Perfect Square AP Ratio

We might as well assume that $a,b,c$ are pairwise coprime, since any common factor cancels out when evaluating $\frac{b-a}{c-b}$ . Since $a^2 + c^2 = 2b^2$ , both $a$ and $c$ must be odd, and so we can write $a = u-v$ , $c = u+v$ where $u,v$ are coprime positive integers with $v < u$ , in which case $u^2 + v^2 = b^2$ . There are now two cases:

• We can write $u = m^2 - n^2$ , $v = 2mn$ , $b = m^2 + n^2$ , which makes $\frac{b-a}{c-b} = \frac{m+n}{m-n} = 1 + 2\big(\tfrac{m}{n} - 1\big)^{-1}$ . Since we must have $u > v$ , we must have $m^2 -2mn - n^2 > 0$ , and hence $\tfrac{m}{n} > 1 + \sqrt{2}$ . Thus $\frac{b-a}{c-b} < 1 + \sqrt{2}$ , and we can approach $1 + \sqrt{2}$ as closely as we like by choosing $m,n$ so that $\tfrac{m}{n}$ is a close to $1 + \sqrt{2}$ as we like from above.

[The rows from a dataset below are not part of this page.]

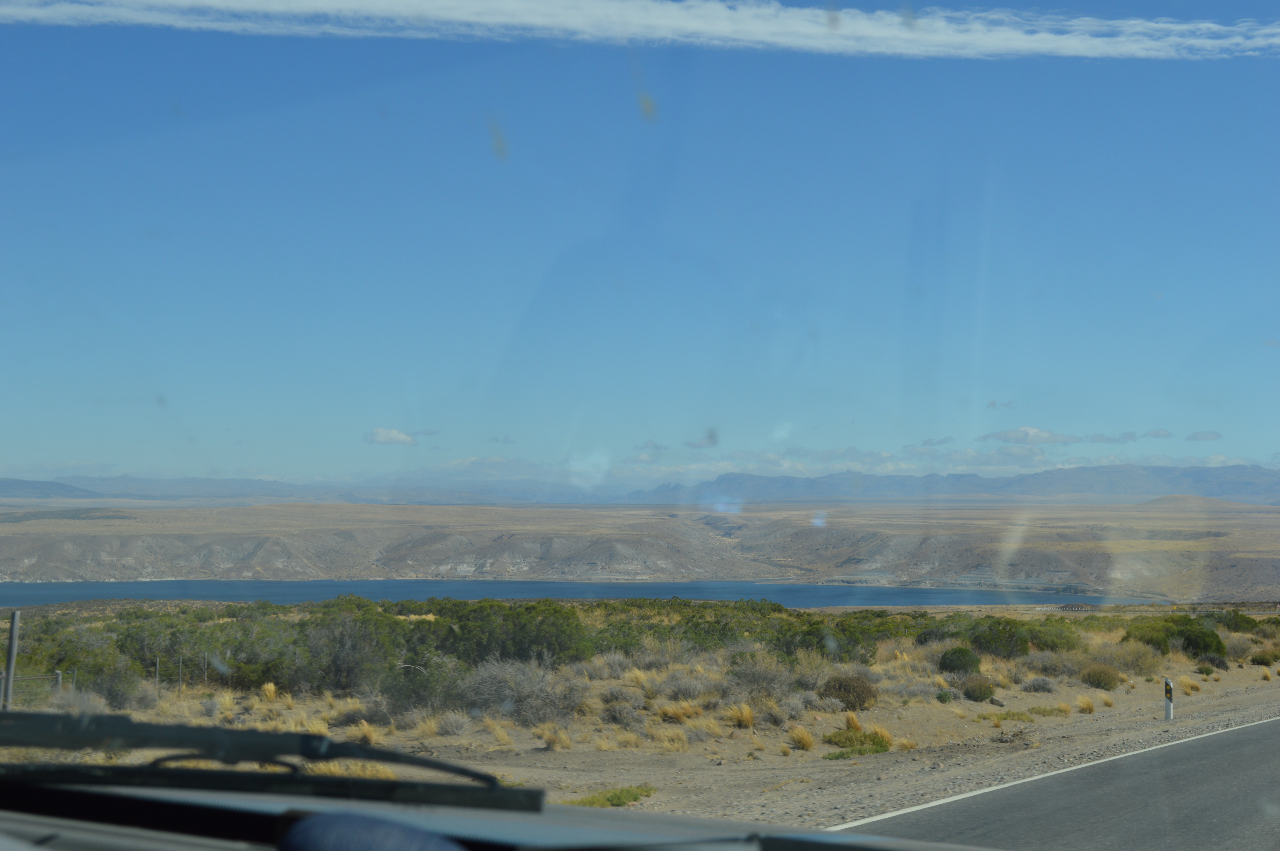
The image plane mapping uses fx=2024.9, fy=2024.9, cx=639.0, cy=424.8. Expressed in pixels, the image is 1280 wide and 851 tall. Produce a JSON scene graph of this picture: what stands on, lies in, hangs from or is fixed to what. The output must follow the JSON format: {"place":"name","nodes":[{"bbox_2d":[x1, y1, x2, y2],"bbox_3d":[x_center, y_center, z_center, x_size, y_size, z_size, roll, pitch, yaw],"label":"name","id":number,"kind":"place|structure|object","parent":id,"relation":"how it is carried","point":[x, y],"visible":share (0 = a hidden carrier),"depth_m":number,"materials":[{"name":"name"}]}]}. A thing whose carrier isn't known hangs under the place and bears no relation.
{"place":"outdoors","nodes":[
{"label":"outdoors","id":0,"kind":"place"},
{"bbox_2d":[0,477,107,499],"label":"hill","id":1,"kind":"structure","parent":0,"point":[38,492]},
{"bbox_2d":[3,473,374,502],"label":"mountain range","id":2,"kind":"structure","parent":0,"point":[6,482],"materials":[{"name":"grey"}]},
{"bbox_2d":[364,426,416,446],"label":"cloud","id":3,"kind":"structure","parent":0,"point":[382,437],"materials":[{"name":"white"}]},
{"bbox_2d":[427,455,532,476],"label":"cloud","id":4,"kind":"structure","parent":0,"point":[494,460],"materials":[{"name":"white"}]},
{"bbox_2d":[0,577,1164,609],"label":"lake","id":5,"kind":"structure","parent":0,"point":[246,589],"materials":[{"name":"blue liquid"}]},
{"bbox_2d":[0,0,1279,59],"label":"cloud","id":6,"kind":"structure","parent":0,"point":[472,18],"materials":[{"name":"white"}]},
{"bbox_2d":[0,0,1279,483],"label":"sky","id":7,"kind":"structure","parent":0,"point":[650,110],"materials":[{"name":"blue"}]},
{"bbox_2d":[0,497,1279,597],"label":"plain","id":8,"kind":"structure","parent":0,"point":[99,542]},
{"bbox_2d":[0,603,1279,822],"label":"desert ground","id":9,"kind":"structure","parent":0,"point":[1226,681],"materials":[{"name":"beige soil"}]},
{"bbox_2d":[1,609,20,713],"bbox_3d":[-6.253,2.573,20.015,0.174,1.494,0.155,0,-2,9],"label":"fence post","id":10,"kind":"object","parent":9,"relation":"on","point":[11,661],"visible":0.82,"depth_m":19.96,"materials":[{"name":"grey wood"}]},
{"bbox_2d":[0,669,74,705],"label":"wire fence","id":11,"kind":"object","parent":9,"relation":"on","point":[21,678],"visible":0.7,"depth_m":26.38,"materials":[{"name":"grey metal"}]},
{"bbox_2d":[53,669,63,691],"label":"fence post","id":12,"kind":"object","parent":9,"relation":"on","point":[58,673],"visible":0.53,"depth_m":26.93,"materials":[{"name":"grey wood"}]},
{"bbox_2d":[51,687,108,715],"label":"shrub","id":13,"kind":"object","parent":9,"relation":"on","point":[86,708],"visible":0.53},
{"bbox_2d":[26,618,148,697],"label":"shrub","id":14,"kind":"object","parent":9,"relation":"on","point":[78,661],"visible":0.59,"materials":[{"name":"green plant"}]},
{"bbox_2d":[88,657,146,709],"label":"shrub","id":15,"kind":"object","parent":9,"relation":"on","point":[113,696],"visible":0.83,"depth_m":29.28,"materials":[{"name":"green plant"}]},
{"bbox_2d":[153,658,160,688],"bbox_3d":[-7.715,4.164,32.339,0.091,0.942,0.090,-1,-2,21],"label":"fence post","id":16,"kind":"object","parent":9,"relation":"on","point":[156,666],"visible":0.86,"depth_m":32.32,"materials":[{"name":"grey wood"}]},
{"bbox_2d":[175,656,181,694],"bbox_3d":[-7.324,4.152,32.151,0.075,0.963,0.078,2,-3,-44],"label":"fence post","id":17,"kind":"object","parent":9,"relation":"on","point":[181,688],"visible":0.97,"depth_m":32.13,"materials":[{"name":"grey wood"}]},
{"bbox_2d":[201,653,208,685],"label":"fence post","id":18,"kind":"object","parent":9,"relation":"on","point":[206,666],"visible":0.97,"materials":[{"name":"grey wood"}]},
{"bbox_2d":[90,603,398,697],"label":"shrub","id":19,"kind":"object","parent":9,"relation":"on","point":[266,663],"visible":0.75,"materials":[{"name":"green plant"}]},
{"bbox_2d":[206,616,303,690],"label":"shrub","id":20,"kind":"object","parent":9,"relation":"on","point":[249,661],"visible":0.71,"depth_m":35.12,"materials":[{"name":"green plant"}]},
{"bbox_2d":[260,680,278,701],"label":"grass tuft","id":21,"kind":"object","parent":9,"relation":"on","point":[271,690],"visible":0.66,"depth_m":29.20,"materials":[{"name":"plant"}]},
{"bbox_2d":[300,611,394,694],"bbox_3d":[-4.788,3.737,33.042,1.991,1.549,2.036,0,-2,9],"label":"shrub","id":22,"kind":"object","parent":9,"relation":"on","point":[339,661],"visible":0.9,"depth_m":32.69,"materials":[{"name":"green plant"}]},
{"bbox_2d":[303,759,397,779],"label":"grass tuft","id":23,"kind":"structure","parent":9,"relation":"on","point":[319,767],"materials":[{"name":"plant"}]},
{"bbox_2d":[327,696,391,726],"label":"shrub","id":24,"kind":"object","parent":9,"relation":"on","point":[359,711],"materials":[{"name":"plant"}]},
{"bbox_2d":[344,719,380,745],"bbox_3d":[-3.159,3.528,23.285,0.764,0.371,0.774,-1,-2,22],"label":"grass tuft","id":25,"kind":"object","parent":9,"relation":"on","point":[369,735],"visible":0.61,"depth_m":23.21,"materials":[{"name":"plant"}]},
{"bbox_2d":[379,658,461,714],"bbox_3d":[-3.069,3.641,28.177,1.570,0.977,1.625,-1,-2,24],"label":"shrub","id":26,"kind":"object","parent":9,"relation":"on","point":[407,696],"visible":0.81,"depth_m":27.87,"materials":[{"name":"green plant"}]},
{"bbox_2d":[433,710,472,736],"bbox_3d":[-2.126,3.375,22.914,0.708,0.375,0.694,-1,-2,26],"label":"shrub","id":27,"kind":"object","parent":9,"relation":"on","point":[454,728],"visible":0.96,"depth_m":22.81,"materials":[{"name":"grey plant"}]},
{"bbox_2d":[405,598,591,667],"bbox_3d":[-2.919,4.296,40.197,3.956,1.699,3.416,0,-2,9],"label":"shrub","id":28,"kind":"object","parent":9,"relation":"on","point":[522,629],"visible":0.8,"depth_m":39.44,"materials":[{"name":"green plant"}]},
{"bbox_2d":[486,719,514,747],"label":"grass tuft","id":29,"kind":"object","parent":9,"relation":"on","point":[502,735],"visible":0.79,"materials":[{"name":"yellow plant"}]},
{"bbox_2d":[461,657,583,724],"bbox_3d":[-1.614,3.587,27.421,2.349,1.039,2.271,0,-2,9],"label":"shrub","id":30,"kind":"object","parent":9,"relation":"on","point":[487,690],"visible":0.86,"depth_m":27.14,"materials":[{"name":"grey plant"}]},
{"bbox_2d":[537,723,573,750],"bbox_3d":[-0.894,3.339,21.842,0.677,0.355,0.693,-1,-3,27],"label":"grass tuft","id":31,"kind":"object","parent":9,"relation":"on","point":[549,738],"visible":0.84,"depth_m":21.76,"materials":[{"name":"yellow plant"}]},
{"bbox_2d":[570,784,655,807],"bbox_3d":[-0.247,2.899,15.600,0.802,0.147,1.043,0,-2,9],"label":"grass patch","id":32,"kind":"object","parent":9,"relation":"on","point":[619,797],"visible":0.49,"depth_m":15.63,"materials":[{"name":"green plant"}]},
{"bbox_2d":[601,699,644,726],"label":"shrub","id":33,"kind":"object","parent":9,"relation":"on","point":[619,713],"visible":0.99,"depth_m":24.91,"materials":[{"name":"grey plant"}]},
{"bbox_2d":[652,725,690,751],"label":"grass tuft","id":34,"kind":"object","parent":9,"relation":"on","point":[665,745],"visible":0.82,"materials":[{"name":"yellow plant"}]},
{"bbox_2d":[657,701,699,722],"bbox_3d":[0.485,3.581,25.362,0.873,0.362,0.896,-1,-3,27],"label":"grass tuft","id":35,"kind":"object","parent":9,"relation":"on","point":[677,713],"visible":0.79,"depth_m":25.23,"materials":[{"name":"yellow plant"}]},
{"bbox_2d":[654,670,713,701],"bbox_3d":[0.667,3.879,29.962,1.243,0.574,1.226,0,-2,9],"label":"shrub","id":36,"kind":"object","parent":9,"relation":"on","point":[682,688],"visible":0.86,"depth_m":29.81,"materials":[{"name":"plant"}]},
{"bbox_2d":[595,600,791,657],"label":"shrub","id":37,"kind":"object","parent":9,"relation":"on","point":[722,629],"visible":0.54,"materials":[{"name":"green plant"}]},
{"bbox_2d":[728,701,755,728],"bbox_3d":[1.273,3.580,25.264,0.615,0.383,0.656,-1,-3,28],"label":"grass tuft","id":38,"kind":"object","parent":9,"relation":"on","point":[747,718],"visible":0.87,"depth_m":25.17,"materials":[{"name":"yellow plant"}]},
{"bbox_2d":[727,653,798,702],"bbox_3d":[1.861,3.886,30.922,1.580,0.942,1.630,0,-2,9],"label":"shrub","id":39,"kind":"object","parent":9,"relation":"on","point":[752,676],"visible":0.82,"depth_m":30.75,"materials":[{"name":"plant"}]},
{"bbox_2d":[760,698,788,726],"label":"shrub","id":40,"kind":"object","parent":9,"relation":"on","point":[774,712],"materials":[{"name":"grey plant"}]},
{"bbox_2d":[787,724,815,750],"bbox_3d":[1.794,3.446,22.667,0.541,0.319,0.598,-1,-2,23],"label":"grass tuft","id":41,"kind":"object","parent":9,"relation":"on","point":[805,738],"visible":0.9,"depth_m":22.59,"materials":[{"name":"yellow plant"}]},
{"bbox_2d":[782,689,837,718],"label":"shrub","id":42,"kind":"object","parent":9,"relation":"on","point":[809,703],"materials":[{"name":"grey plant"}]},
{"bbox_2d":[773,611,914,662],"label":"shrub","id":43,"kind":"object","parent":9,"relation":"on","point":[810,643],"visible":0.64,"depth_m":43.84,"materials":[{"name":"green plant"}]},
{"bbox_2d":[818,671,879,709],"bbox_3d":[3.119,3.947,30.179,1.181,0.643,1.211,0,-2,9],"label":"shrub","id":44,"kind":"object","parent":9,"relation":"on","point":[862,693],"visible":0.92,"depth_m":29.88,"materials":[{"name":"plant"}]},
{"bbox_2d":[822,722,894,756],"bbox_3d":[2.397,3.423,22.317,1.063,0.424,1.150,0,-2,9],"label":"shrub","id":45,"kind":"object","parent":9,"relation":"on","point":[872,740],"visible":0.7,"depth_m":22.24,"materials":[{"name":"green plant"}]},
{"bbox_2d":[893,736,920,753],"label":"grass tuft","id":46,"kind":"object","parent":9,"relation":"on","point":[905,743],"visible":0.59,"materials":[{"name":"yellow plant"}]},
{"bbox_2d":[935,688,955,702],"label":"shrub","id":47,"kind":"object","parent":9,"relation":"on","point":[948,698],"visible":0.96,"depth_m":30.80,"materials":[{"name":"green plant"}]},
{"bbox_2d":[937,645,981,674],"bbox_3d":[6.135,4.499,38.609,0.977,0.660,1.059,0,-2,9],"label":"shrub","id":48,"kind":"object","parent":9,"relation":"on","point":[968,661],"visible":0.94,"depth_m":38.31,"materials":[{"name":"green plant"}]},
{"bbox_2d":[958,675,996,701],"bbox_3d":[5.571,4.306,33.289,0.845,0.497,0.888,0,-2,9],"label":"shrub","id":49,"kind":"object","parent":9,"relation":"on","point":[983,693],"visible":0.98,"depth_m":33.08,"materials":[{"name":"green plant"}]},
{"bbox_2d":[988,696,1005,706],"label":"rock","id":50,"kind":"object","parent":9,"relation":"on","point":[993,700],"visible":0.96,"depth_m":31.10,"materials":[{"name":"grey stone"}]},
{"bbox_2d":[966,618,1032,658],"bbox_3d":[8.128,4.809,45.695,1.809,1.041,1.861,0,-2,9],"label":"shrub","id":51,"kind":"object","parent":9,"relation":"on","point":[1005,643],"visible":0.92,"depth_m":45.11,"materials":[{"name":"green plant"}]},
{"bbox_2d":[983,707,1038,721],"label":"grass patch","id":52,"kind":"object","parent":9,"relation":"on","point":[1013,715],"visible":0.74,"depth_m":28.04,"materials":[{"name":"green plant"}]},
{"bbox_2d":[1021,674,1057,692],"bbox_3d":[6.893,4.461,34.770,0.868,0.431,0.853,-1,-2,22],"label":"shrub","id":53,"kind":"object","parent":9,"relation":"on","point":[1035,683],"visible":0.98,"depth_m":34.62,"materials":[{"name":"grey plant"}]},
{"bbox_2d":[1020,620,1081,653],"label":"shrub","id":54,"kind":"object","parent":9,"relation":"on","point":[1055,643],"visible":0.63,"depth_m":48.97,"materials":[{"name":"green plant"}]},
{"bbox_2d":[1075,693,1096,712],"bbox_3d":[6.672,4.121,30.332,0.586,0.343,0.655,-1,-2,19],"label":"grass tuft","id":55,"kind":"object","parent":9,"relation":"on","point":[1088,705],"visible":0.86,"depth_m":30.23,"materials":[{"name":"yellow plant"}]},
{"bbox_2d":[1079,662,1122,689],"bbox_3d":[8.458,4.563,37.014,1.088,0.583,1.114,0,-2,9],"label":"shrub","id":56,"kind":"object","parent":9,"relation":"on","point":[1103,678],"visible":0.95,"depth_m":36.76,"materials":[{"name":"green plant"}]},
{"bbox_2d":[1098,638,1162,675],"bbox_3d":[10.324,4.889,42.683,1.931,0.930,1.929,0,-2,9],"label":"shrub","id":57,"kind":"object","parent":9,"relation":"on","point":[1143,666],"visible":0.82,"depth_m":42.37,"materials":[{"name":"plant"}]},
{"bbox_2d":[1162,676,1174,719],"bbox_3d":[7.304,3.832,27.931,0.128,0.745,0.125,0,-2,9],"label":"marker post","id":58,"kind":"object","parent":9,"relation":"on","point":[1168,690],"visible":0.97,"depth_m":27.89,"materials":[{"name":"white plastic"}]},
{"bbox_2d":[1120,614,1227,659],"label":"shrub","id":59,"kind":"object","parent":9,"relation":"on","point":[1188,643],"visible":0.82,"depth_m":51.53,"materials":[{"name":"green plant"}]},
{"bbox_2d":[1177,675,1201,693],"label":"grass tuft","id":60,"kind":"object","parent":9,"relation":"on","point":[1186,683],"visible":0.68,"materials":[{"name":"plant"}]},
{"bbox_2d":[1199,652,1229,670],"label":"shrub","id":61,"kind":"object","parent":9,"relation":"on","point":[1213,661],"visible":0.95,"depth_m":45.17,"materials":[{"name":"green plant"}]},
{"bbox_2d":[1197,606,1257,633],"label":"shrub","id":62,"kind":"object","parent":9,"relation":"on","point":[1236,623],"visible":0.57,"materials":[{"name":"green plant"}]},
{"bbox_2d":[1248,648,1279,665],"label":"shrub","id":63,"kind":"object","parent":9,"relation":"on","point":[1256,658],"visible":0.97,"depth_m":48.56,"materials":[{"name":"green plant"}]},
{"bbox_2d":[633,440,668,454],"label":"cloud","id":64,"kind":"structure","parent":0,"point":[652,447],"materials":[{"name":"grey"}]},
{"bbox_2d":[685,431,718,449],"label":"cloud","id":65,"kind":"structure","parent":0,"point":[697,445],"materials":[{"name":"grey"}]},
{"bbox_2d":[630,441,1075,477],"label":"cloud","id":66,"kind":"structure","parent":0,"point":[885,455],"materials":[{"name":"white"}]},
{"bbox_2d":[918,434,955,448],"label":"cloud","id":67,"kind":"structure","parent":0,"point":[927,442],"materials":[{"name":"grey"}]},
{"bbox_2d":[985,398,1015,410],"label":"cloud","id":68,"kind":"structure","parent":0,"point":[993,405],"materials":[{"name":"grey"}]},
{"bbox_2d":[980,426,1081,445],"label":"cloud","id":69,"kind":"structure","parent":0,"point":[1010,437],"materials":[{"name":"white"}]},
{"bbox_2d":[825,712,1279,850],"label":"road","id":70,"kind":"structure","parent":0,"point":[1256,728],"materials":[{"name":"grey asphalt"}]},
{"bbox_2d":[1085,430,1138,444],"label":"cloud","id":71,"kind":"structure","parent":0,"point":[1098,437],"materials":[{"name":"grey"}]},
{"bbox_2d":[1141,428,1173,438],"label":"cloud","id":72,"kind":"structure","parent":0,"point":[1163,432],"materials":[{"name":"grey"}]},
{"bbox_2d":[1185,429,1222,441],"label":"cloud","id":73,"kind":"structure","parent":0,"point":[1206,435],"materials":[{"name":"grey"}]},
{"label":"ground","id":74,"kind":"structure","parent":0},
{"bbox_2d":[0,708,997,850],"label":"car","id":75,"kind":"object","parent":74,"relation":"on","point":[26,832],"visible":0.98,"depth_m":2.78,"materials":[{"name":"black plastic"}]},
{"bbox_2d":[0,711,545,812],"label":"windshield wiper","id":76,"kind":"object","parent":75,"relation":"attached to","point":[126,728],"visible":0.98,"depth_m":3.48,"materials":[{"name":"black"}]},
{"bbox_2d":[277,810,468,850],"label":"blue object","id":77,"kind":"object","parent":75,"relation":"attached to","point":[409,832],"visible":1,"depth_m":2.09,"materials":[{"name":"blue fabric"}]}
]}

• We can write $u = 2mn$ , $v = m^2 - n^2$ , $b = m^2 + n^2$ , which makes $\frac{b-a}{c-b} = \frac{m}{n}$ . .Since we must have $u > v$ , we must have $n^2 - 2mn - m^2 > 0$ , so that $\tfrac{m}{n} < 1 + \sqrt{2}$ . Thus $\frac{b-a}{c-b} < 1 + \sqrt{2}$ , and we can again get as close to $1 + \sqrt{2}$ as we like by letting $\tfrac{m}{n}$ get as close to $1 + \sqrt{2}$ as we like from underneath.

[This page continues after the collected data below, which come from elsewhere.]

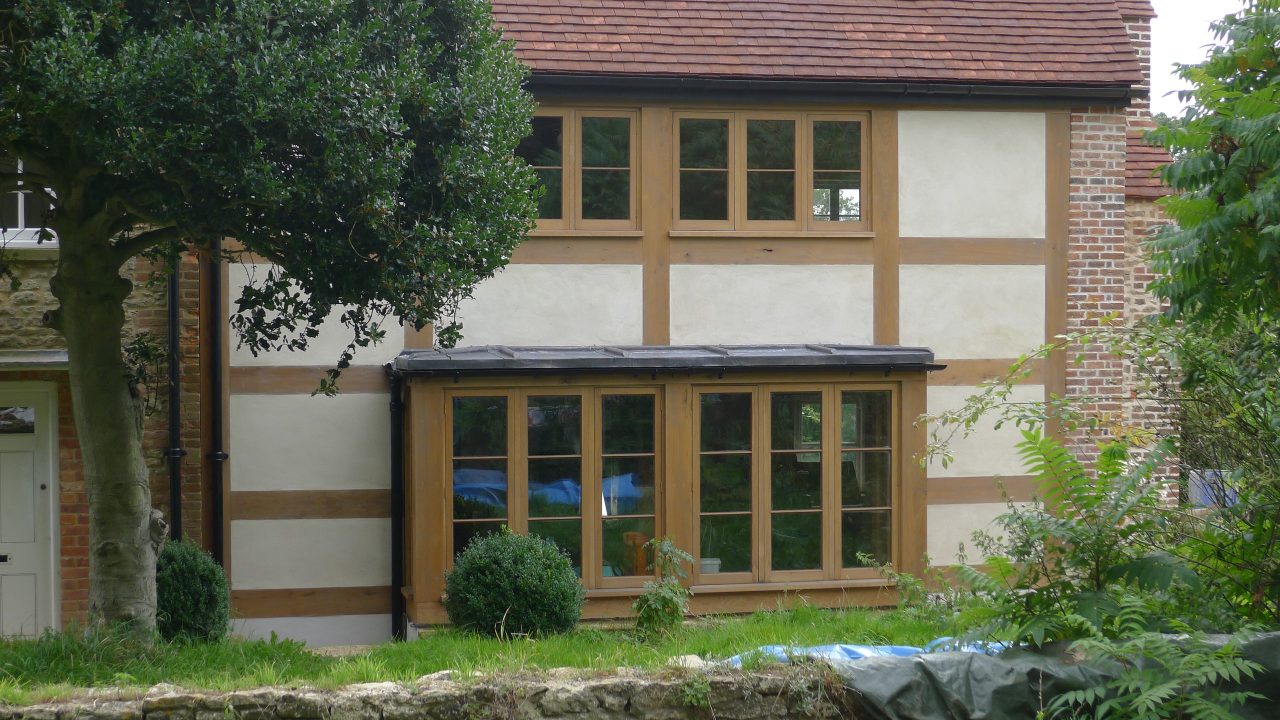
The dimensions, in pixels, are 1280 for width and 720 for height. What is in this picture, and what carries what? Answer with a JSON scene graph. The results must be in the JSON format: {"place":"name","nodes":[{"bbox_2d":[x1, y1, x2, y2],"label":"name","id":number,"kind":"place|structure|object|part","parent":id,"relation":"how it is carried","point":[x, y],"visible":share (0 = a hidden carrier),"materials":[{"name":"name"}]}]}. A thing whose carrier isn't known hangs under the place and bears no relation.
{"place":"outdoors","nodes":[
{"label":"outdoors","id":0,"kind":"place"},
{"bbox_2d":[0,208,200,634],"label":"brick building","id":1,"kind":"structure","parent":0,"point":[40,305],"materials":[{"name":"red brick"}]},
{"bbox_2d":[0,158,57,246],"label":"window","id":2,"kind":"structure","parent":1,"relation":"in","point":[19,218],"materials":[{"name":"white paint"}]},
{"bbox_2d":[0,384,60,637],"label":"white door","id":3,"kind":"structure","parent":1,"relation":"in","point":[5,453],"materials":[{"name":"white paint"}]},
{"bbox_2d":[0,405,35,433],"label":"door window","id":4,"kind":"structure","parent":3,"relation":"in","point":[28,412],"materials":[{"name":"glass"}]},
{"bbox_2d":[0,349,68,369],"label":"door canopy","id":5,"kind":"object","parent":1,"relation":"attached to","point":[15,360],"visible":0.64,"materials":[{"name":"grey"}]},
{"bbox_2d":[166,252,182,539],"label":"drainpipe","id":6,"kind":"object","parent":1,"relation":"attached to","point":[172,316],"visible":0.63,"materials":[{"name":"black metal"}]},
{"bbox_2d":[0,663,851,719],"label":"stone wall","id":7,"kind":"structure","parent":0,"point":[575,689],"materials":[{"name":"grey stone"}]},
{"bbox_2d":[846,630,1279,719],"label":"tarpaulin","id":8,"kind":"object","parent":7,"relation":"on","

Nice problem Calvin, I missed 2root2 and therefore missed by like millionth

Very nicely done!

For completeness, we should explain how to acheive $a \rightarrow 0, c \rightarrow \sqrt{2} b$ . In fact, that stictly speaking cannot be done as $a$ is a positive integer. Actually, what we want is $x = \frac{a}{b} \rightarrow 0 , y = \frac{ c}{ b} \rightarrow \sqrt{2}$ .